M. Dion (Pierre): Évidemment. Puis je nous invite ou je vous invite à la prudence dans la comparaison des régimes, parce qu'évidemment là on focusse sur un élément, mais évidemment, quand on regarde l'ensemble du régime, la façon dont il est administré, qui fait quoi, qu'est-ce qui est couvert, qu'est-ce qui ne l'est pas, bien, évidemment, c'est un ensemble. Évidemment, si vous ne focussez que sur les homicides, je suis convaincu que ça va être une somme qui va se rapprocher de celle dont ont fait état ici. C'est-à-dire, si on parle de 10, 12, 15 cas, si la Colombie-Britannique donne, je ne sais pas quoi, 1 500 $, là, ou 2 500 $, bien, évidemment... Mais je n'ai pas vu ces chiffres-là, là.

M. Bédard: ...la Colombie-Britannique, c'est qu'ils l'appliquent plus généralement, mais ça va nous donner quand même une idée plus... pas plus généreux, mais avec une limite plus élevée, disons, parce que, bon, les régimes sont différents, là. Le Manitoba, lui, par contre, c'est strictement les cas d'homicide. C'est pour ça que ça nous donnerait du moins une évaluation plus que statistique, là... bien, carrément statistique pour eux, puis qu'on ne peut pas appliquer, là, à... mais du moins ce serait quand même une très bonne indication. Puis la Saskatchewan... C'est vrai qu'on est fatigués, j'ai perdu le dernier de mes commentaires, qu'on souhaiterait avoir...
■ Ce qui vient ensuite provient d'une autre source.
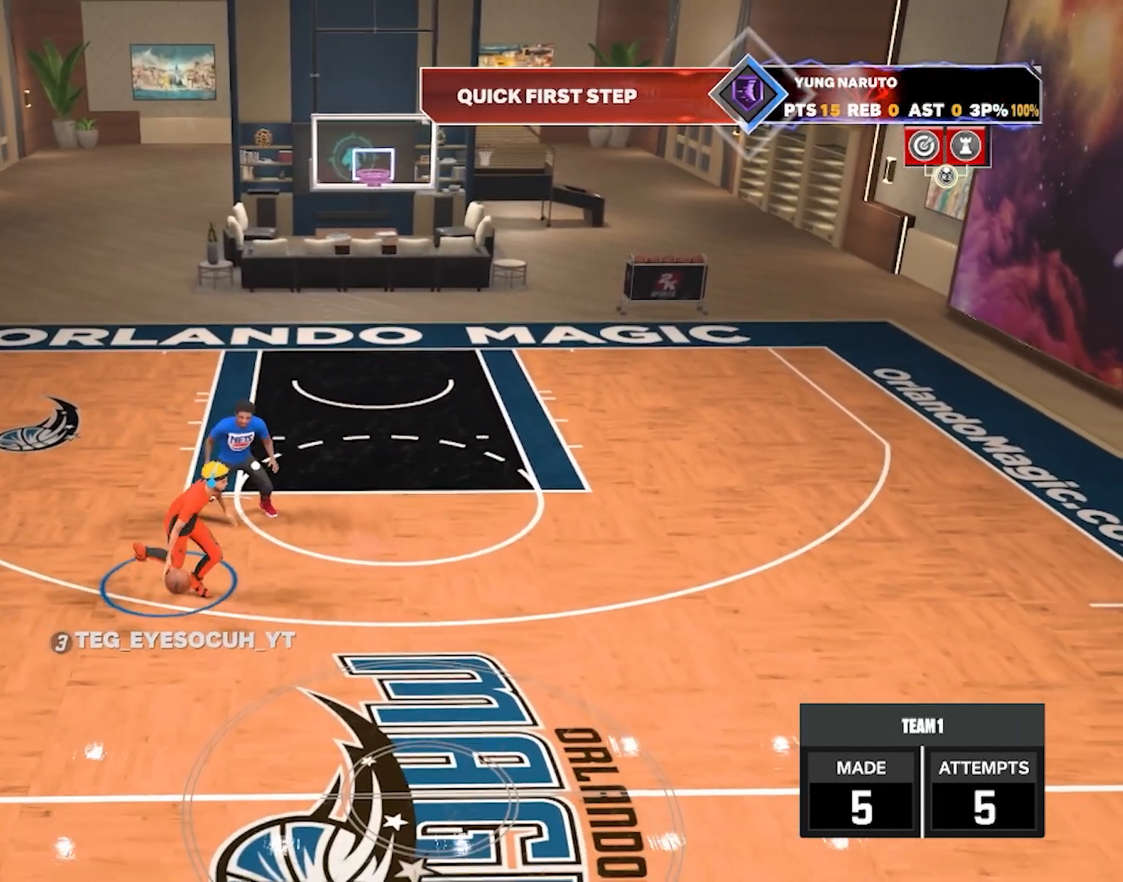
{"buttons": [], "left_stick": "center", "right_stick": "center", "events": [[117, "R2", "up"], [133, "left_stick", "center"]]}
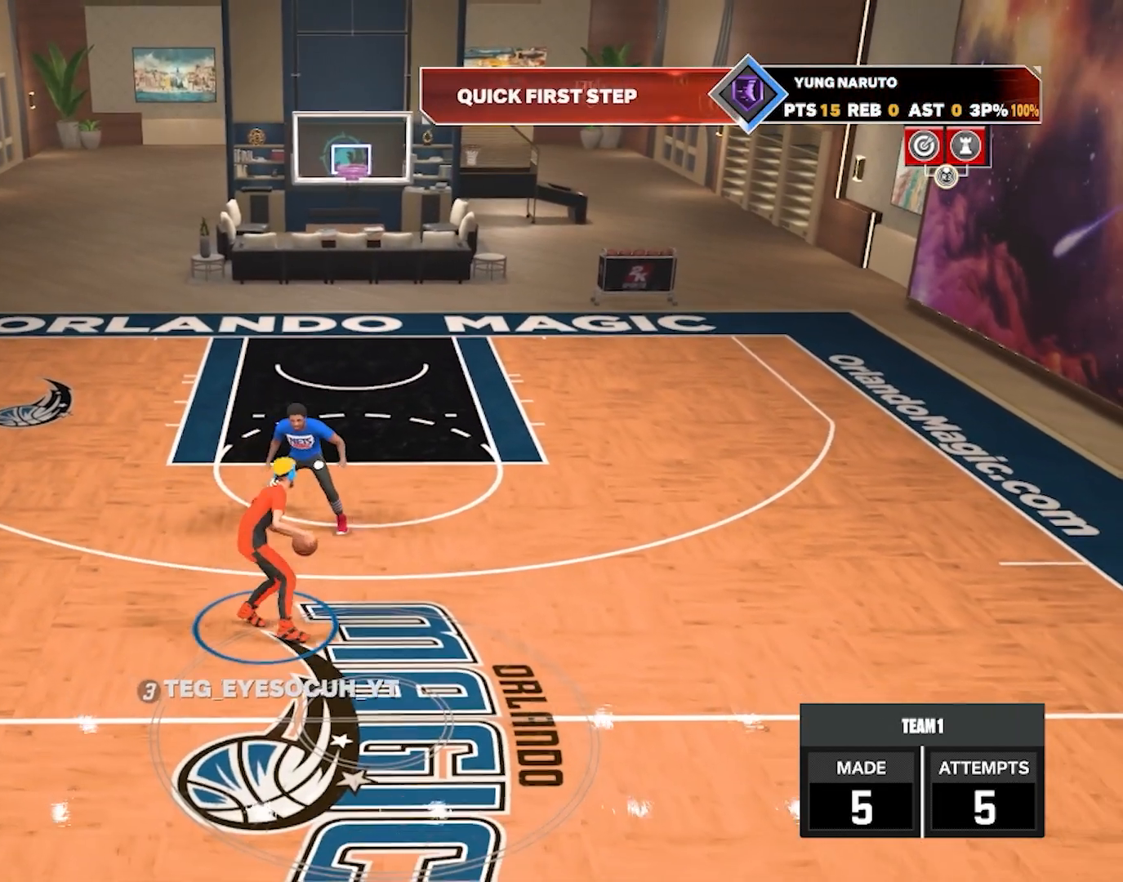
{"buttons": ["R2"], "left_stick": "down-right", "right_stick": "center", "events": [[167, "right_stick", "down-left"], [183, "R2", "down"], [283, "right_stick", "center"], [367, "left_stick", "down-right"]]}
M. Côté: Dans l'article que j'ai cité tout à l'heure sur les meurtres au Canada, ils les avaient par province, alors les homicides étaient indiqués. Il faudrait que je le retrouve...

M. Bédard: En tout cas, si c'est possible, là, je sais qu'on se voit demain après-midi, mais on ne veut pas trop vous surcharger, là, mais, si c'est possible, au moins l'avoir au niveau des homicides.

M. Dion (Pierre): On va regarder ça. O.K.

Le Président (M. Simard): Est-ce qu'il y a d'autres questions que vous aimeriez poser à M. Dion? Est-ce qu'il y a d'autres commentaires? Sinon, je vais remercier Me Blain et M. Dion pour leur collaboration.

Nous en étions à l'étude du sous-amendement. Est-ce qu'il restait du temps? Le député de Dubuc n'a pas encore fait son intervention... Pardon?

M. Côté: ...

Le Président (M. Simard): Ah! Je croyais que vous désiriez aller au-delà de minuit, alors j'avais mal interprété.

M. Bédard: Mais, si M. Dion veut rester avec nous, ça va me faire plaisir.

Le Président (M. Simard): Est-ce qu'on peut se mettre d'accord, à ce moment-ci, pour interrompre nos travaux, jugeant que la reprise du débat serait peut-être un peu complexe? Alors, nous ajournons nos travaux à demain.